Identifying the strongest self-report predictors of sexual satisfaction using machine learning. Laura M. Vowels, Matthew J. Vowels, Kristen P. Mark. Journal of Social and Personal Relationships, January 11, 2022. https://doi.org/10.1177/02654075211047004
Abstract: Sexual satisfaction has been robustly associated with relationship and individual well-being. Previous studies have found several individual (e.g., gender, self-esteem, and attachment) and relational (e.g., relationship satisfaction, relationship length, and sexual desire) factors that predict sexual satisfaction. The aim of the present study was to identify which variables are the strongest, and the least strong, predictors of sexual satisfaction using modern machine learning. Previous research has relied primarily on traditional statistical models which are limited in their ability to estimate a large number of predictors, non-linear associations, and complex interactions. Through a machine learning algorithm, random forest (a potentially more flexible extension of decision trees), we predicted sexual satisfaction across two samples (total N = 1846; includes 754 individuals forming 377 couples). We also used a game theoretic interpretation technique, Shapley values, which allowed us to estimate the size and direction of the effect of each predictor variable on the model outcome. Findings showed that sexual satisfaction is highly predictable (48–62% of variance explained) with relationship variables (relationship satisfaction, importance of sex in relationship, romantic love, and dyadic desire) explaining the most variance in sexual satisfaction. The study highlighted important factors to focus on in future research and interventions.
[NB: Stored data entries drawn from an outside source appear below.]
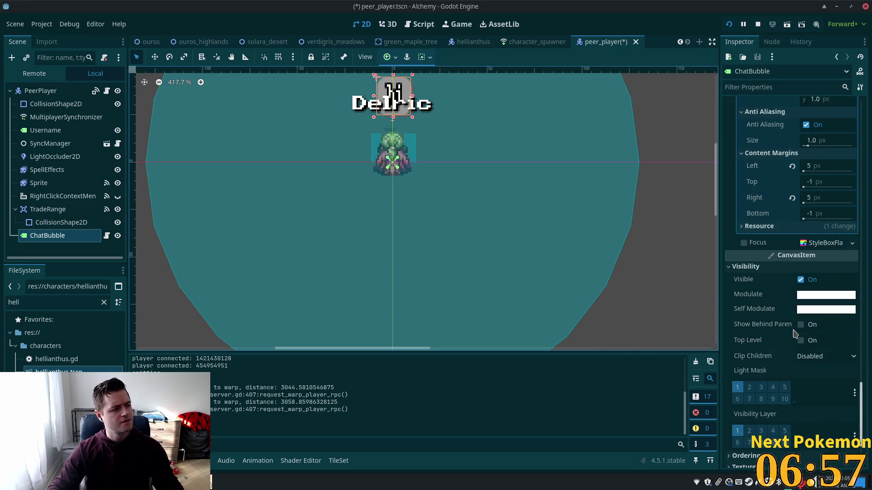
{"action": "scroll", "coordinate": [794, 334], "scroll_direction": "down", "scroll_amount": 5}
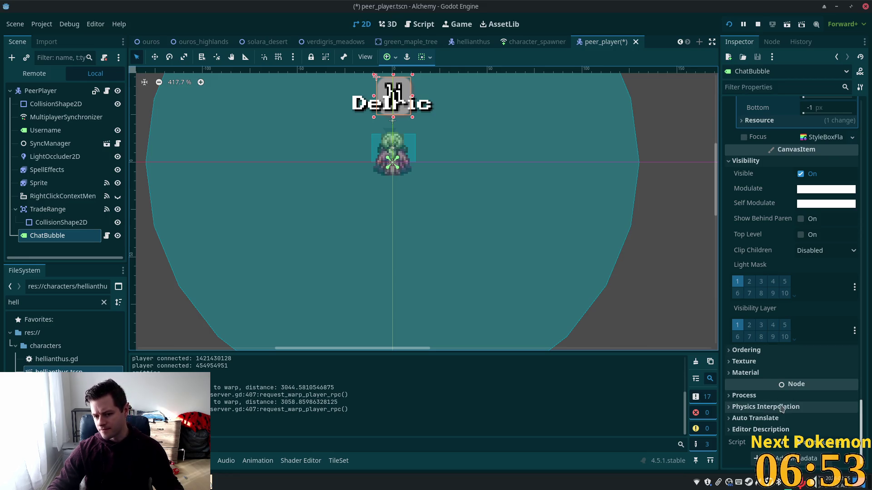
{"action": "left_click", "coordinate": [754, 350]}
{"action": "left_click", "coordinate": [832, 363]}
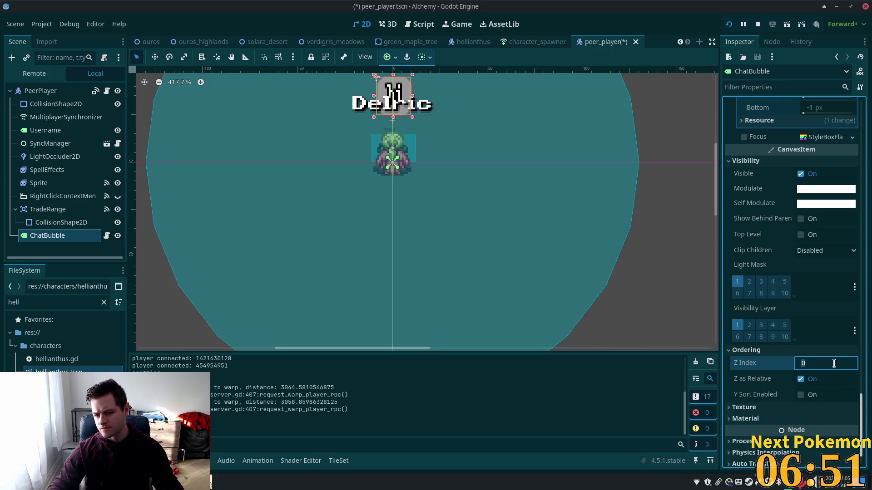
{"action": "key", "text": "Tab"}
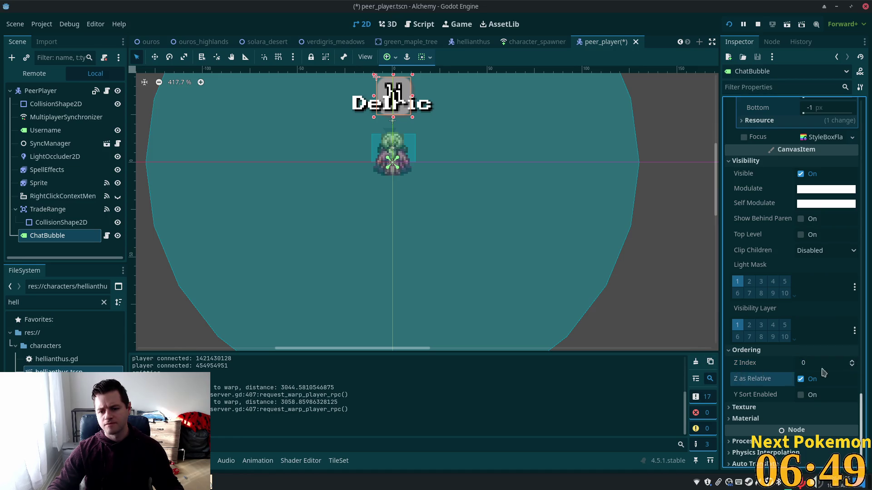
{"action": "key", "text": "shift+Tab"}
{"action": "type", "text": "9"}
Keywords: Sexual satisfaction, machine learning, random forests, Shapley values
Our results showed that we could predict between 48 and 62% of the variance in sexual satisfaction using a random forest algorithm, up to two to three times more than previous studies even after deleting relationship satisfaction from the model (Byers & Macneil, 2006; Laumann et al., 2006). The algorithm is also explainable because it does not suffer from suppression and cancellation effects or multicollinearity. The results show that using machine learning can help move psychological research into a new era of highly predictive and accurate models that generalize better to the population and have a higher utility in practice (Yarkoni & Westfall, 2017).
The strongest predictors
Because of the importance of sexual satisfaction on relationship quality (Joel et al., 2020; McNulty et al., 2016; L. M. Vowels & K. P. Mark, 2020b) and overall well-being (Davison et al., 2009; Del Mar Sánchez-Fuentes et al., 2014), understanding factors that are the most, and the least, strongly associated with sexual satisfaction is important. This can enable researchers and practitioners to target individuals who may be at a particular risk of poor sexual satisfaction and helps to address factors that are the most likely to induce changes in sexual satisfaction while ignoring those that are the least likely to produce change. Thus, we added to the literature by examining which factors were the most, and least, predictive of sexual satisfaction in two samples.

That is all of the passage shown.